Wettkämpfe und Regeln

Kanurennsport hat unter den Wettkampfdisziplinen des Kanusports die längste Tradition und ist - neben dem Kanuslalom - eine der beiden olympischen Sparten. Außerdem gibt es Welt- und Europameisterschaften, Weltcup-Rennen, internationale Regatten, Deutsche Meisterschaften, Gruppenmeisterschaften (unterteilt in Nord, Ost, Süd und West), Landesmeisterschaften und viele andere Regatten. Auch die Junioren tragen Weltmeisterschaften und Europameisterschaften aus.

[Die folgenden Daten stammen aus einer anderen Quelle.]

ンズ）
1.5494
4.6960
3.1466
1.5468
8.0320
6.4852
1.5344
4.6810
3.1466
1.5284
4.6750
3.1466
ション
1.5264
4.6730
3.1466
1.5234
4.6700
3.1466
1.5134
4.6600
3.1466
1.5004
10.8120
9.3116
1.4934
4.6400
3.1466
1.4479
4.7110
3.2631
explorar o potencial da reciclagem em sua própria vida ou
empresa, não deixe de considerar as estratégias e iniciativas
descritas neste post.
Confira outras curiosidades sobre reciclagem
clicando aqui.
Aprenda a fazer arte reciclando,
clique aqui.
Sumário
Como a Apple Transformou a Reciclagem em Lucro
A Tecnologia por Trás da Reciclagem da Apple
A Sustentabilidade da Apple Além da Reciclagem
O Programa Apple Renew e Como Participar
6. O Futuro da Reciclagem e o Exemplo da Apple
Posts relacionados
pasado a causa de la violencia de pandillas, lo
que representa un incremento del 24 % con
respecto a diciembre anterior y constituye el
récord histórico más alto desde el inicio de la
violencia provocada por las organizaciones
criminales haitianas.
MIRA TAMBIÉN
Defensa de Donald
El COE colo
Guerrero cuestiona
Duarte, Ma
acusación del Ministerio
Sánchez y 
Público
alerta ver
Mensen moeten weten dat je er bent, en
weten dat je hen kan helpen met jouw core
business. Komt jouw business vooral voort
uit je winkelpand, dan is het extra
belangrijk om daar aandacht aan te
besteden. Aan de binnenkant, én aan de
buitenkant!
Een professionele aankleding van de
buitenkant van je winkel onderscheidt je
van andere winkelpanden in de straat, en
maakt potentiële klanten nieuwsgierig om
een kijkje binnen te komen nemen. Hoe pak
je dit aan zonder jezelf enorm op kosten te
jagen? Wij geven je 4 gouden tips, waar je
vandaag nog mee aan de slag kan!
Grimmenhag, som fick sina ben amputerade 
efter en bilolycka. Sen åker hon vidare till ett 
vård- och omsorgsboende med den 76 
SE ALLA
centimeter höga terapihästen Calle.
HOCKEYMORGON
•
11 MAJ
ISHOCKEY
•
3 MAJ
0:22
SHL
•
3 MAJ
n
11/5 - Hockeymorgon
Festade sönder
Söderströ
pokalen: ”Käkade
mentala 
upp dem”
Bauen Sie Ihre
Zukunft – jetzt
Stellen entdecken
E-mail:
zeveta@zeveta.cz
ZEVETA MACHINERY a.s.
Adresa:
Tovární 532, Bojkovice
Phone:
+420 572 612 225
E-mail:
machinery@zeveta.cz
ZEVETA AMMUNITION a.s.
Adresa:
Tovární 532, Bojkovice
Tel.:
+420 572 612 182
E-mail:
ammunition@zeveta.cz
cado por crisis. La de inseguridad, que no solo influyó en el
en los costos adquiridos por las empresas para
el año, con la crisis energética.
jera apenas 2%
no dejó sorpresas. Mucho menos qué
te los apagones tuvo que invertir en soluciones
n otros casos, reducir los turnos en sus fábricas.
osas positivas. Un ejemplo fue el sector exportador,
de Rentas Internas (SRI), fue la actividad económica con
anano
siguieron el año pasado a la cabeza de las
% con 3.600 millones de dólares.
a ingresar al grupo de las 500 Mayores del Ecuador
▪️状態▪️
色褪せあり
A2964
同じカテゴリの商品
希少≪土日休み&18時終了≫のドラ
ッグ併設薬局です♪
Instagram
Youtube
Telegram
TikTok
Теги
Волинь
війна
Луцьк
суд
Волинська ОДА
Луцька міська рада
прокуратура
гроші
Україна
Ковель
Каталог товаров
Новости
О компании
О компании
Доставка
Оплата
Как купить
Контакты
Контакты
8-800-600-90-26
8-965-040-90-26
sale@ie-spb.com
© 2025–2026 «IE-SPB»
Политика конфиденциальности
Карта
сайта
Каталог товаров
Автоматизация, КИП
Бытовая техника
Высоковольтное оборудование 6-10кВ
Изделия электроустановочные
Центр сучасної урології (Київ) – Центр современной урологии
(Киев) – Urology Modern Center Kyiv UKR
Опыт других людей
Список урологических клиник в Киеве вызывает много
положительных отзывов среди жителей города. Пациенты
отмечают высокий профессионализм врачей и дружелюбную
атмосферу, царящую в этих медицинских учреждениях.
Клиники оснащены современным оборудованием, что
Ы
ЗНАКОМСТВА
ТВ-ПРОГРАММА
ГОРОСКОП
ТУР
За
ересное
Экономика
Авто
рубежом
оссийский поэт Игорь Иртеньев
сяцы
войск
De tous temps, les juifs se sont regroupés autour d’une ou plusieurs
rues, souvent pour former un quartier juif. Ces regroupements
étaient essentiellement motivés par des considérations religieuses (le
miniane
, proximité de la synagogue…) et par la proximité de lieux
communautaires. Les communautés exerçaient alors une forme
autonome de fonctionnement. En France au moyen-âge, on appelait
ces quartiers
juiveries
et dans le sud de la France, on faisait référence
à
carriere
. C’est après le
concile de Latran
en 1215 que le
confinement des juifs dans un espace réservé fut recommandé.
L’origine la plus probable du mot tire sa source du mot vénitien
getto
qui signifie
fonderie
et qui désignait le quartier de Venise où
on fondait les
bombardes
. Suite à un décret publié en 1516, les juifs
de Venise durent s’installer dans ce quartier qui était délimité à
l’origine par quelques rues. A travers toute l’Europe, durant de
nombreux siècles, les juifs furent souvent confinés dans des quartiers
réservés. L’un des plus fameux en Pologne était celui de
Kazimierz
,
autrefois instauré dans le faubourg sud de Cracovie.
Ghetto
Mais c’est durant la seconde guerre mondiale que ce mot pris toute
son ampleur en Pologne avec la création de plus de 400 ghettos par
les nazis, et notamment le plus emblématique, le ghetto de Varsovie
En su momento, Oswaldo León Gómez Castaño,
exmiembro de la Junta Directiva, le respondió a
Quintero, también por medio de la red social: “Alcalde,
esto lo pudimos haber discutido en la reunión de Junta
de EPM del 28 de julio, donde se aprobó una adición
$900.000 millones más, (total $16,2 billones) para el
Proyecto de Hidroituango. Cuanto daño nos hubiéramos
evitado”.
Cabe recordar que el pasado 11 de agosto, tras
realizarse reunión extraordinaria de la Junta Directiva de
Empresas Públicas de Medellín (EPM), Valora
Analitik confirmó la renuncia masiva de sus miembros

Der höchstrangige Wettkampf im Kanurennsport sind die Olympischen Spiele - der Traum eines jeden Sportlers. Olympische Wettbewerbe im Kanurennsport gab es erstmals 1936. Seitdem ist die Sportart fester Bestandteil der Spiele.

 

Paddel und Boote müssen hohen Ansprüchen in punkto Festigkeit bzw. Steifigkeit genügen und die Boote zudem gute Gleiteigenschaften im Wasser aufweisen. Sie sind heute in der Regel aus Kohlefaser und anderen Kunststoffen hergestellt, aber auch Mahagoniholz wird nach wie vor benutzt.

 

Die Boote sowohl in den Kajak- wie auch in den Canadierdisziplinen müssen den von der Internationalen Kanu-Föderation festgelegten Baubestimmungen entsprechen. So sind z. B., um Chancengleichheit zu gewährleisten, die Maße für die Boote genau festgelegt. Die Höchstlänge reicht von 5,20 m (Kl, Cl) bis hin zu 11,00 m für einen Vierer-Kajak. Trotz dieser Größe sind sie sehr leicht: Ein Einer-Kajak hat ein Mindestgewicht von 12 kg, selbst ein Vierer-Kajak wiegt nur 30 kg.

 

Bei wichtigen Wettkämpfen werden alle Boote auf die Einhaltung dieser Bestimmungen hin überprüft. Ein Verstoß führt zum Ausschluss des Sportlers. Auch an die Wettkampfstrecken werden (vor allem bei Meisterschaften) bestimmte Anforderungen gestellt. Sie müssen stehendes Wasser aufweisen (künstlich angelegte Regattabahnen oder Seen) und über durch Bojen gekennzeichnete gerade Bahnen verfügen. Bis zu neun Boote können in einem Rennen direkt gegeneinander fahren. Dabei haben sie sich in der Mitte ihrer Bahn zu halten. Sie dürfen diese auf keinen Fall verlassen und sich auch keine Vorteile, z. B. durch Ausnutzen der Wellenbildung eines anderen Bootes, verschaffen. Bei Verstößen gegen diese Regeln werden die Sportler verwarnt bzw. disqualifiziert.